PROMPT: Copying rule for the data below: pictures stay out, and only the lines from the one with "pediram 18 pizzas" down to the one with "Donnez votre sang !", inclusive, are repeated exactly.

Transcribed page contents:
++++++

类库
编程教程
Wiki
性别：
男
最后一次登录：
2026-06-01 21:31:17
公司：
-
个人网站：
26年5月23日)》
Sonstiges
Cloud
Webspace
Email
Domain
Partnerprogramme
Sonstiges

++++++

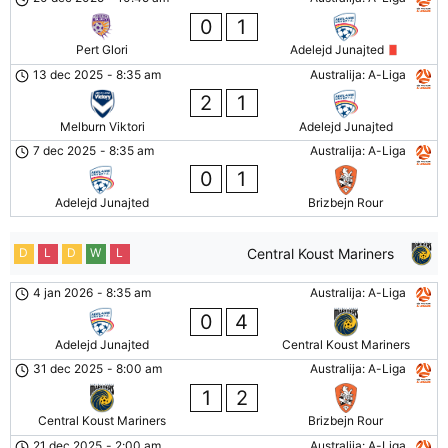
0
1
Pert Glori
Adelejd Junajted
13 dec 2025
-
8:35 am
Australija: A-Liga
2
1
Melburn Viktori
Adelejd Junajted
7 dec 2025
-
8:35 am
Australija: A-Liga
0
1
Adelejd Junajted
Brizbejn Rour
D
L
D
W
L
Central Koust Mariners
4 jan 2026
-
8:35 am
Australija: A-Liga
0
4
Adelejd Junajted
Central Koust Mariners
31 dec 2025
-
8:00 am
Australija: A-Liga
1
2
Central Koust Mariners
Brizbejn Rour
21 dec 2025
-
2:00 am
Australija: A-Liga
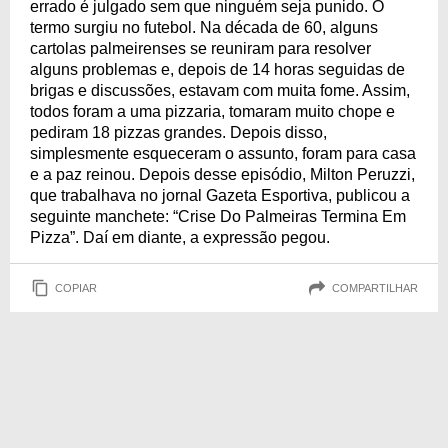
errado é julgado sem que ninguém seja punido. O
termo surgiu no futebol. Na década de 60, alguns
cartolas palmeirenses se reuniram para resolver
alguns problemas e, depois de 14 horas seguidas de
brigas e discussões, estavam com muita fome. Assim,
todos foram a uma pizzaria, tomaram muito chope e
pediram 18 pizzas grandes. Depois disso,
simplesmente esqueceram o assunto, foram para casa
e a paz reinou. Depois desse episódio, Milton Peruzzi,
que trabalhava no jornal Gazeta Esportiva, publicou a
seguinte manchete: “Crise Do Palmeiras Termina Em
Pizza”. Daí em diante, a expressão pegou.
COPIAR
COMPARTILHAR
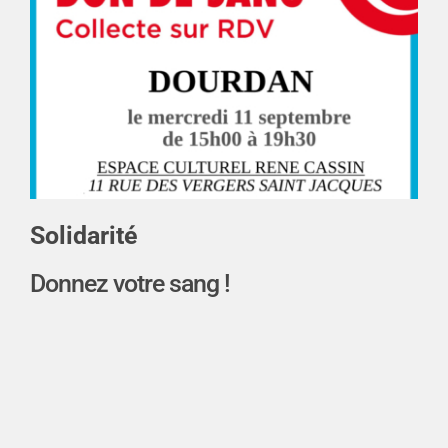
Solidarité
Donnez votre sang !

++++++

TASK OUTPUT:
pediram 18 pizzas grandes. Depois disso,
simplesmente esqueceram o assunto, foram para casa
e a paz reinou. Depois desse episódio, Milton Peruzzi,
que trabalhava no jornal Gazeta Esportiva, publicou a
seguinte manchete: “Crise Do Palmeiras Termina Em
Pizza”. Daí em diante, a expressão pegou.
COPIAR
COMPARTILHAR
Solidarité
Donnez votre sang !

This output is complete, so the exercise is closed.